Мур пишет, вспомнилось ему, что в юности Свифт был очень похож по своему внутреннему складу на Байрона (а Свифт был одним из самых любимых писателей Байрона), что в нем «разные разочарования и несправедливости отворили источник горечи, который уже более не закрывался...». «Мур мог бы сказать это и обо мне», — с грустью подумал Лермонтов. Ему стало казаться, что Анюта не была искренне влюблена в него тогда, в то лето... Иначе можно ли было бы не помнить тогдашнего чувства, говорить о нем с насмешкой, как о каком-то пустяке? Еще и еще раз припоминал он последний разговор с ней... «Что ж, пусть это живет во мне одном», — вздохнул он.

Возможно ль! первую любовь Такою горечью облить; Притворством взволновав мне кровь, Хотеть насмешкой остудить? Желал я на другой предмет Излить огонь страстей своих. Но память, слезы первых лет! Кто устоит противу них?

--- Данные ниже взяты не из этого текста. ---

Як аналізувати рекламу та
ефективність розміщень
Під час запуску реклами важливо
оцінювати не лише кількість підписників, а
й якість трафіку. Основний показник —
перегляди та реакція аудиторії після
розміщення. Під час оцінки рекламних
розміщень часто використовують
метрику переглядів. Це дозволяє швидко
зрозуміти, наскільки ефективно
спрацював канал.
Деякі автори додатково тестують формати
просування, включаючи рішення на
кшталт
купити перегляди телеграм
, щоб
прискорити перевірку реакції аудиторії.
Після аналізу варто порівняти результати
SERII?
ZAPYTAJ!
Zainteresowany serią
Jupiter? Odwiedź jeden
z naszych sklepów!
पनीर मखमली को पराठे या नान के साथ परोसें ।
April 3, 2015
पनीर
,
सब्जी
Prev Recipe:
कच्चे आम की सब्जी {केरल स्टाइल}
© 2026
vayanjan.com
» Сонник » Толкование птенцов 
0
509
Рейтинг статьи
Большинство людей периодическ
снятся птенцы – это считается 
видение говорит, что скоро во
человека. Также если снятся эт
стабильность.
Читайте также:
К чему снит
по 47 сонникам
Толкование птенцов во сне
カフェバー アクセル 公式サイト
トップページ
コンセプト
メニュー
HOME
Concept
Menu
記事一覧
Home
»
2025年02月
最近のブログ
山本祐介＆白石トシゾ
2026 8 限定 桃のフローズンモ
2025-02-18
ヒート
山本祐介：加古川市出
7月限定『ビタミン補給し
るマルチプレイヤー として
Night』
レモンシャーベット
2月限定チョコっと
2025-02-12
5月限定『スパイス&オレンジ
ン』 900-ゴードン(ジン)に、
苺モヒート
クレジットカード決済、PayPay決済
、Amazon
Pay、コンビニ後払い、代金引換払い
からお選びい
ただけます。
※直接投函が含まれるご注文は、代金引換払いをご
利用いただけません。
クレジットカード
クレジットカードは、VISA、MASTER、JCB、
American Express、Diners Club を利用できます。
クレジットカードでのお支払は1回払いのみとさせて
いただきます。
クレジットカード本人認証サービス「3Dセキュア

...Экзамен был вечером. Поступавших вызывали по нескольку человек в конференц-зал, где сидели за столами профессора-экзаменаторы. Их было восемь человек — по числу предметов. Дело пошло на удивление легко. Будущие студенты не задерживались у столов более пяти минут. Здесь надо было мигом решить задачу из алгебры или геометрии, там перевести две-три строки латинского текста, тут просто перекинуться с профессором несколькими французскими фразами, затем припомнить дату какой-нибудь знаменитой в истории битвы. Не прошло и часа, как все было кончено. Лермонтов вышел на улицу уже студентом.

В начале сентября он прослушал несколько лекций, изрядно поскучав на них в обществе небольшой кучки студентов в почти пустых аудиториях. Иногда возвращался домой, не прослушав ничего по причине неявки профессора. Жизнь университета замирала. А скоро и вовсе пресеклась. Умер от холеры казеннокоштный студент, а вслед за ним профессор Денисов. В конце сентября все присутственные места, учебные заведения, а также и университет были закрыты.

Изо всех застав потянулись вон из Москвы экипажи, телеги, толпы бросивших работу фабричных. Те, кто не успел уехать, заперлись в домах. Профессор Погодин начал выпускать бесплатно раздававшуюся «Ведомость с состоянии города Москвы». Елизавета Алексеевна, как, впрочем, и многие, никого не принимала. Она настаивала на том, чтобы Миша одевался как можно теплее, берегся и сидел дома. Он не возражал. Но иногда выбирался на улицу. Там было пустынно. Редкие прохожие далеко обходили его, держа у носа платок, смоченный противохолерным снадобьем. Попахивало хлором и дегтем, тянуло дымом. Экипажи мчались быстро. Казалось, вот-вот разразится катастрофа — улицы наполнятся трупами, запылают дома, раздадутся вопли горя и отчаяния. Но тишина не нарушалась. Да и погребальных дрог было как будто не больше, чем всегда. Часто и надолго заряжал дождь... 1 октября въезд и выезд из Москвы были запрещены. Стали возникать слухи: кого-то, пробиравшегося тайком мимо заставы, пристрелили караульные солдаты... умерло столько-то человек... сто... триста... тысяча... кто-то был в обмороке и попал в фуру с мертвецами.